Виктор стал моим спасением, и каждую ночь я молилась о нем.
Когда солнце начало скрываться за горизонтом, работа в поле была почти закончена – не политым остался лишь небольшой участок. Но мышцы ломило от перенапряжения настолько, что очередное ведро для меня было сравнимо с наполненной до краев бочкой. Платок не смог полностью уберечь от грозных лучей солнца, отчего тревожила легкая головная боль. Руки не слушались. Я посмотрела на мать и пристыдилась – будучи намного старше меня, она, не переставая, несла ведра и, резво двигаясь, поливала каждый колосок настолько тщательно, что у меня невольно закрались подозрения, переживет ли следующий зной тот участок поля, который поливала я.
Но я была молода, и твердый дух свободы не давал мне спокойно закончить свою работу. Ноги несли прочь, на главную дорогу прямиком в деревню. Совсем скоро закат разольет по небу свои краски, а мне не очень хотелось наслаждаться такой картиной, работая в поте лица где-то в низине. Для таких зрелищ нужны холмы. Как наш – Лавка. Не зазря его так называли. В вечернее – да и что скрывать – в ночное время вся немногочисленная молодежь Новополья собиралась на холме. Расположившись кто на старых одеялах, кто на платках, а кто и на голой земле, все замолкали, либо кто-то же приглушенно переговаривался, дабы не мешать другим, и наблюдали за прекрасным алым закатом или яркими звездами, мерцающими то тут, то там. Со стороны холм становился похож на большую лавку, с которой все-таки не сравнится обычная деревянная, стоящая аккурат подле дома и на которой собираются старики.

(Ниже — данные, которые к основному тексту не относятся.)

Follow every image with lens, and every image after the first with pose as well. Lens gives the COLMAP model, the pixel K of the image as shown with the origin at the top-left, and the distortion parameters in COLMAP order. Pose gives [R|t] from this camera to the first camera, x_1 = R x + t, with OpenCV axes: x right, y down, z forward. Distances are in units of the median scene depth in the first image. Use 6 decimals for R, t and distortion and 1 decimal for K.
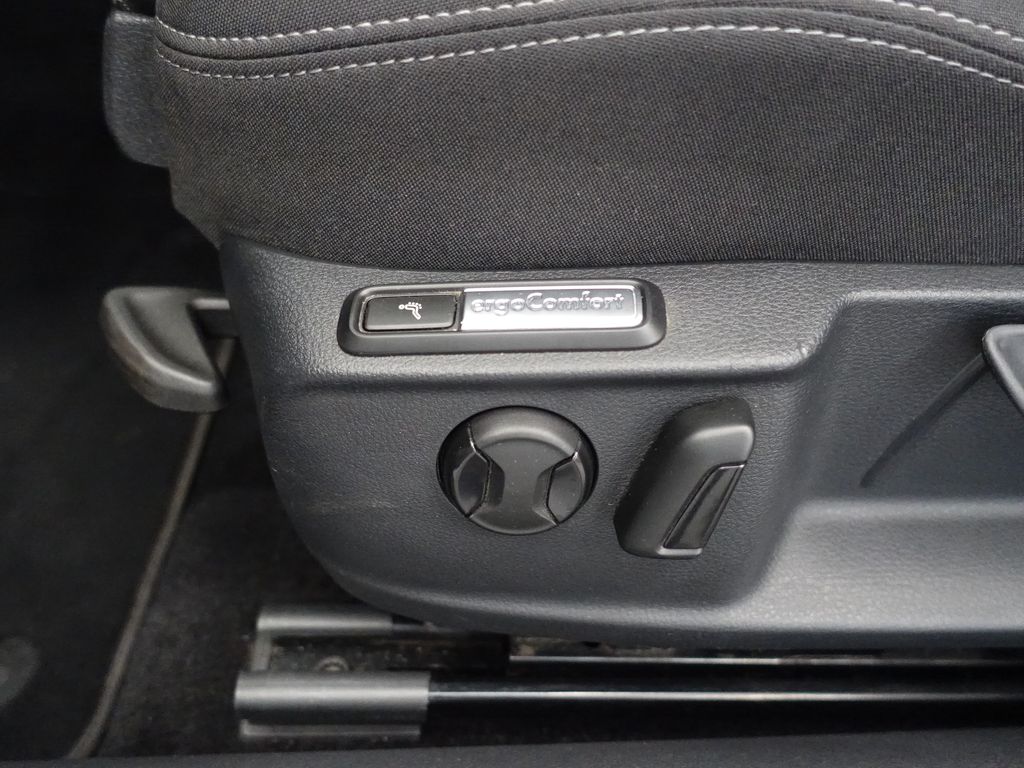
lens RADIAL K [[757.6, 0, 512.0], [0, 757.6, 384.0], [0, 0, 1]] dist [0.002024, -0.000157]
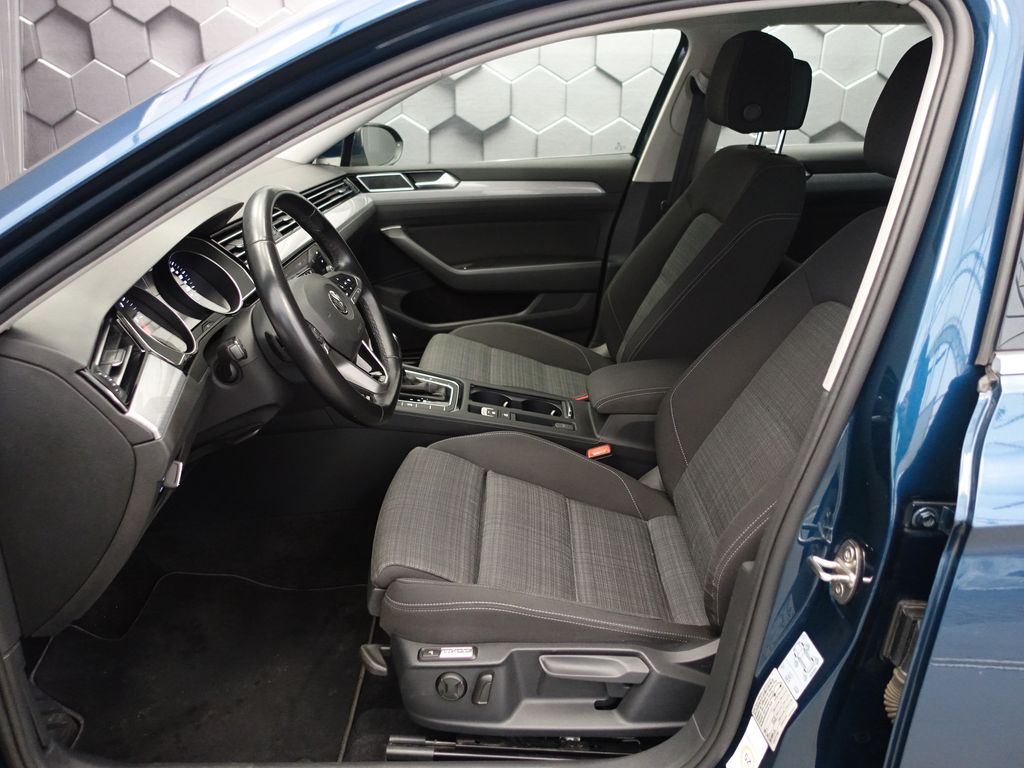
lens RADIAL K [[757.6, 0, 512.0], [0, 757.6, 384.0], [0, 0, 1]] dist [0.002024, -0.000157]
pose [[0.997817, -0.025241, -0.061022, 0.773161], [0.000351, 0.926085, -0.377314, 0.157600], [0.066035, 0.376469, 0.924073, -4.406910]]
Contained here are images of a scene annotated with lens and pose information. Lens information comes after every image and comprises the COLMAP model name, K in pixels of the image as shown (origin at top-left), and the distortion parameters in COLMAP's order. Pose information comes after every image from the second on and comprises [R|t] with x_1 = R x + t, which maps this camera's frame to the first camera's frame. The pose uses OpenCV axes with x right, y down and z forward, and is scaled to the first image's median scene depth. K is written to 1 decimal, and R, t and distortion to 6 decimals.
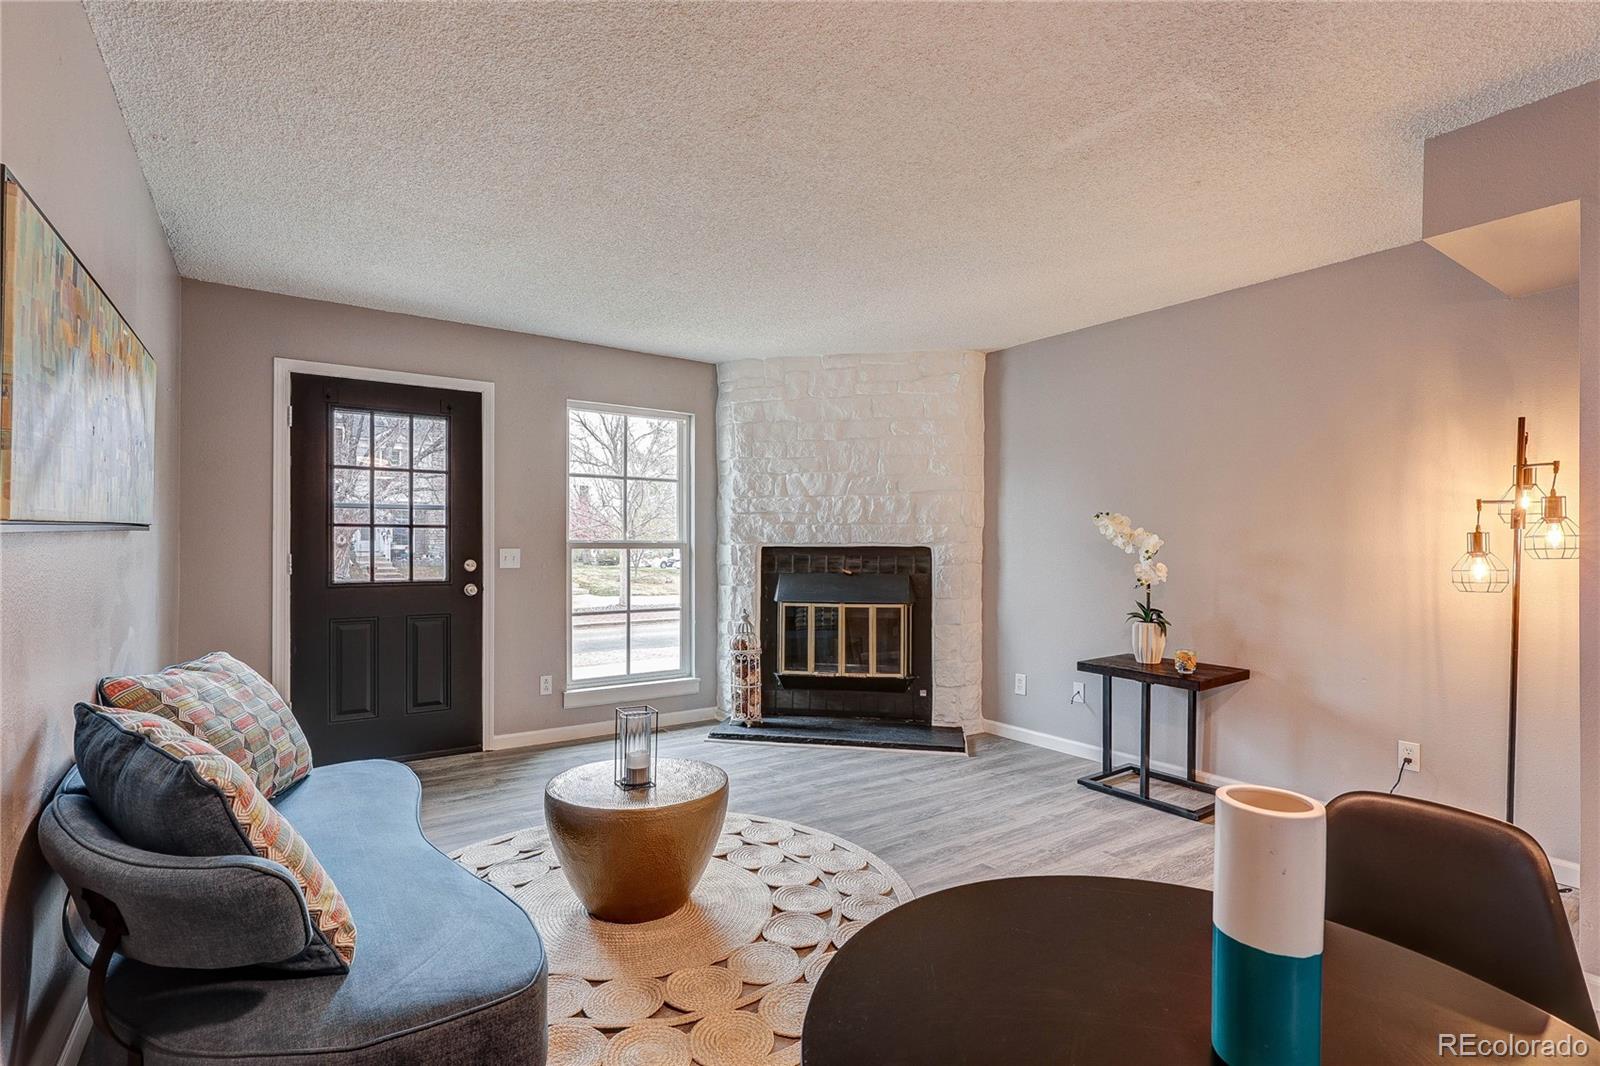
lens RADIAL K [[761.1, 0, 805.7], [0, 761.1, 545.6], [0, 0, 1]] dist [-0.002822, -0.000298]
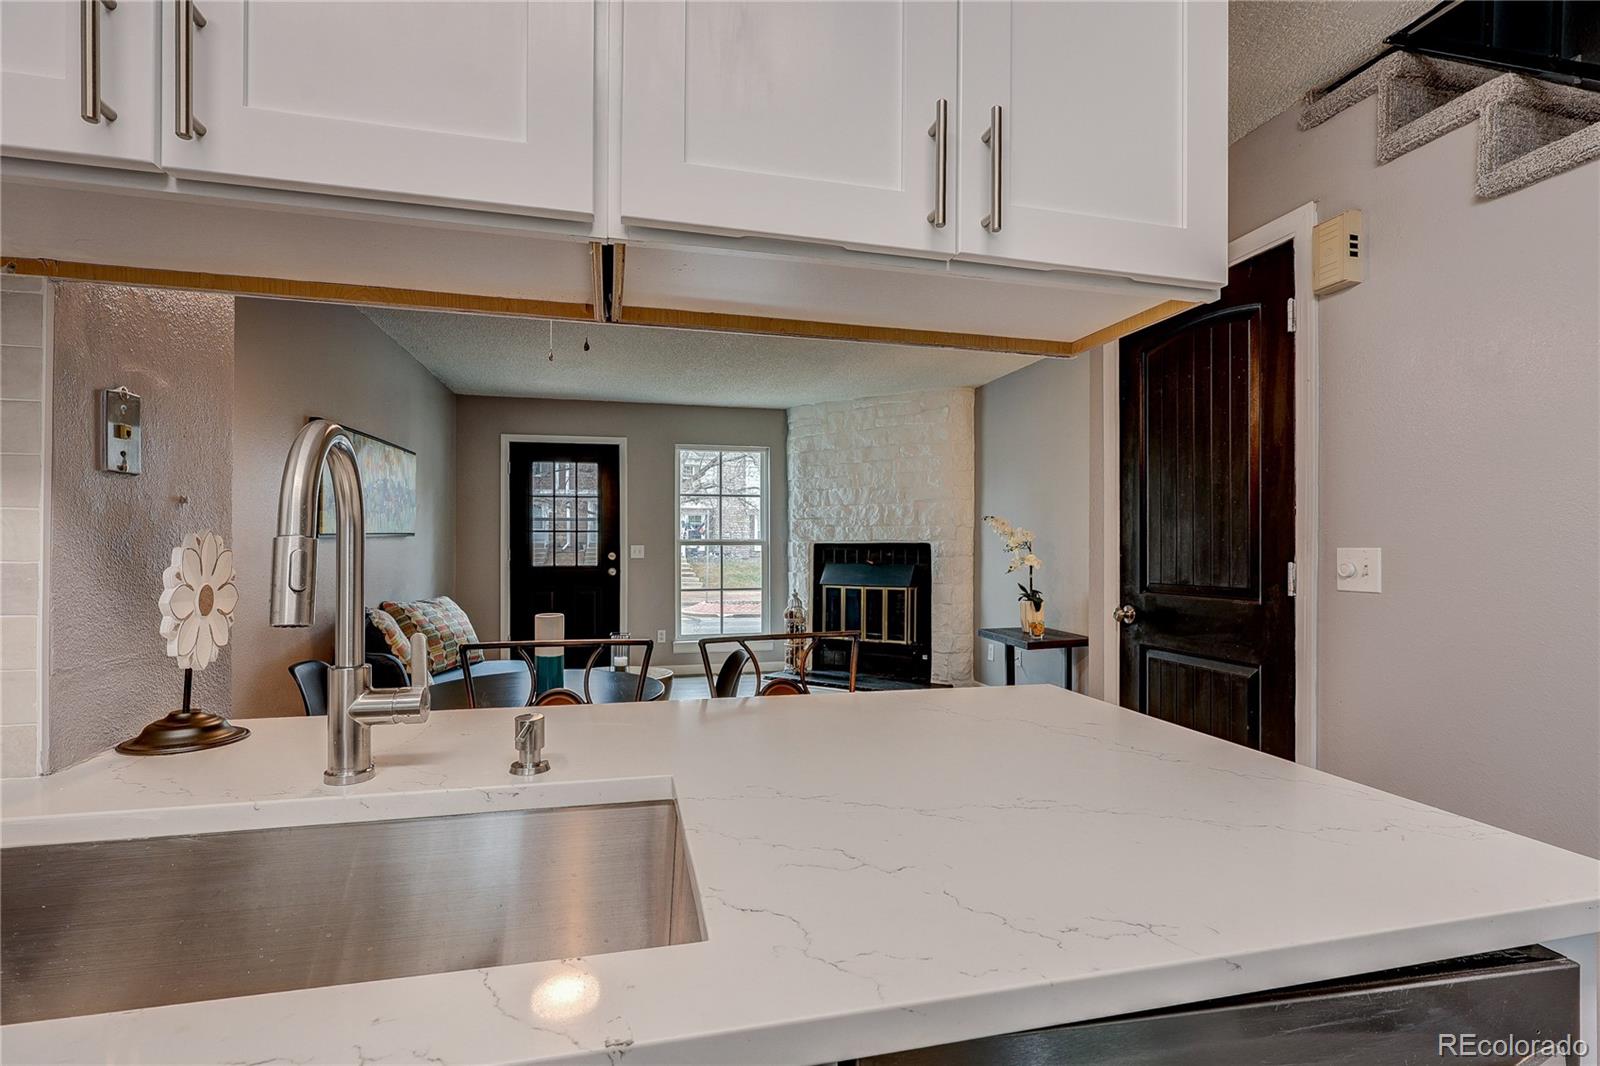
lens RADIAL K [[747.0, 0, 799.9], [0, 747.0, 539.5], [0, 0, 1]] dist [-0.002795, -0.000495]
pose [[0.930713, -0.005899, -0.365703, 0.425615], [0.003754, 0.999971, -0.006577, 0.003262], [0.365731, 0.004749, 0.930708, -0.252755]]
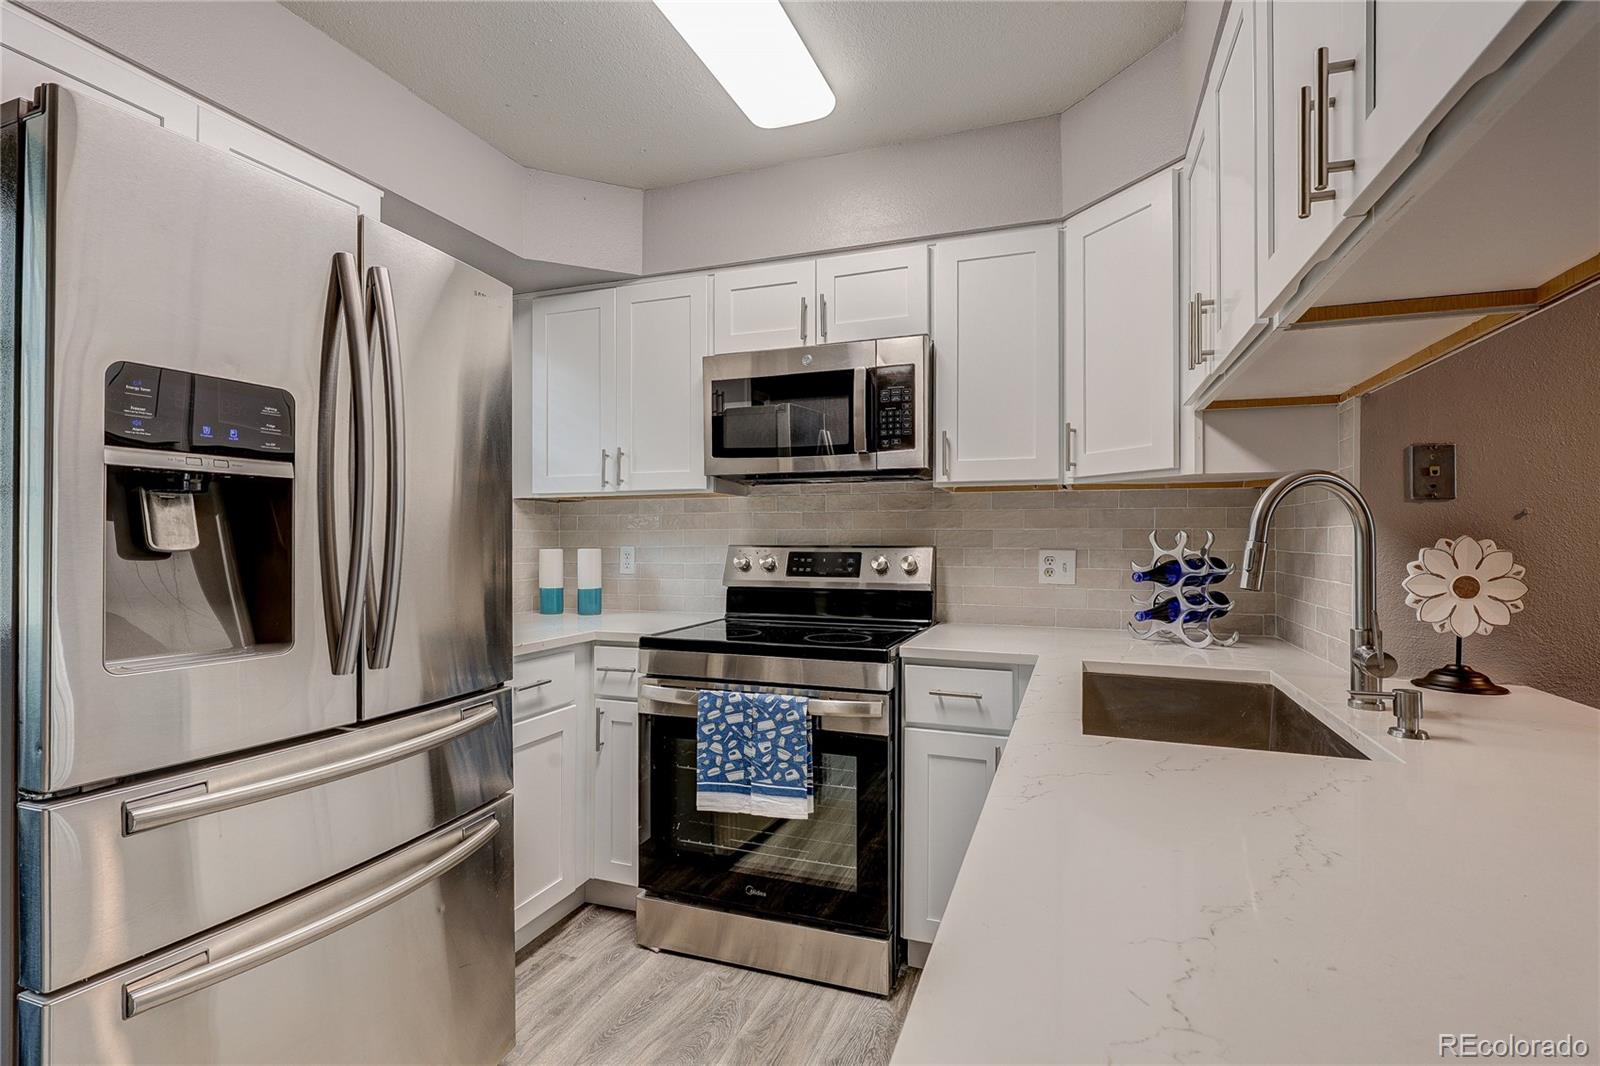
lens RADIAL K [[747.0, 0, 799.9], [0, 747.0, 539.5], [0, 0, 1]] dist [-0.002795, -0.000495]
pose [[-0.820966, -0.009244, -0.570902, 0.575640], [-0.006638, 0.999956, -0.006645, 0.003586], [0.570938, -0.001666, -0.820991, -0.017367]]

Лавка находилась поодаль от деревушки, где уже не было слышно возгласов людей, стука топора и даже мычания коров. По дороге к холму нужно было преодолеть небольшую рощицу, поэтому ни домашний скот, ни случайный путник, направляющийся в соседнюю деревню, не могли ненароком к нам забрести.
Именно туда мне и моим приятелям нужно было попасть как можно скорее, чтобы успеть лицезреть, как солнце прощается с нашей деревней. Я была уверена, что Люба давно покинула поле и уже дома облачается в свое любимое платье в горошек, дабы Андрейка глаз не смог от нее отвести. К сожалению, моя ненаглядная работала на другой части нашего огромного посева, и так как работа ладилась с самого утра, у меня даже не было времени встретиться с ней, чтобы перекинуться парой фраз о наших женихах, как мы в шутку называли Андрея с Виктором.
В груди тревожно забилось сердечко от осознания того, что я могу опоздать на встречу. Конечно, меня непременно подождут, но тогда из-за меня мы пропустим закат, и через рощу придется пробираться уже в потемках.
Я разволновалась настолько, что даже не заметила, как сжала пальцы в кулаки, и ногти оставили яркие полумесяцы на ладони. Брови нахмурились, а напряженный взгляд был направлен под ноги, словно бы я выражала недовольство своими сандалиями. Прикушенная губа придавала моему образу немного горечи.
Справа от меня раздался укоризненный вздох.
– Анька, долго будешь мне сердце рвать? Бог с тобой! Беги уже к Витьке своему.
Я радостно повернулась к матушке. Увидев ее теплую улыбку, в груди запели птицы, и я, бросив в сторону ведро, заключила ее в свои объятия.
– Мамочка моя, спасибо большое! Как мне повезло, что ты у меня такая замечательная!
Горячо поцеловав ее в щеку, я приподняла подол пыльного платья и, что есть мочи, бросилась к дому. Мысль о том, что я скоро увижу любимого, придавала мне сил, а улыбка не желала сходить с моего лица. Пытаясь не запнуться о корягу или поскользнуться на камнях, я сокрушалась о том, что сегодня молодых парней отправили достраивать дом Булякова – нашего лучшего лекаря. Совсем недавно под его крышей произошел пожар. Никто точно не уверен в причине воспламенения, но поговаривают, что его жена уснула за книгой, не потушив свечу, и, дернувшись во сне, случайно обронила подставку. Благо, вскоре в дом вернулся сам Буляков, поэтому жертв удалось избежать. Огонь хорошо потрепал дом, хоть и тушили его силами всего Новополья. В обгоревшем, а местами и обвалившемся доме, жить не очень комфортно, а уже тем более днем, когда солнце не щадит никого, внутри стоит духота, и не то, что маленькому ребенку (у них есть сын) – взрослому находиться в ней крайне тяжело.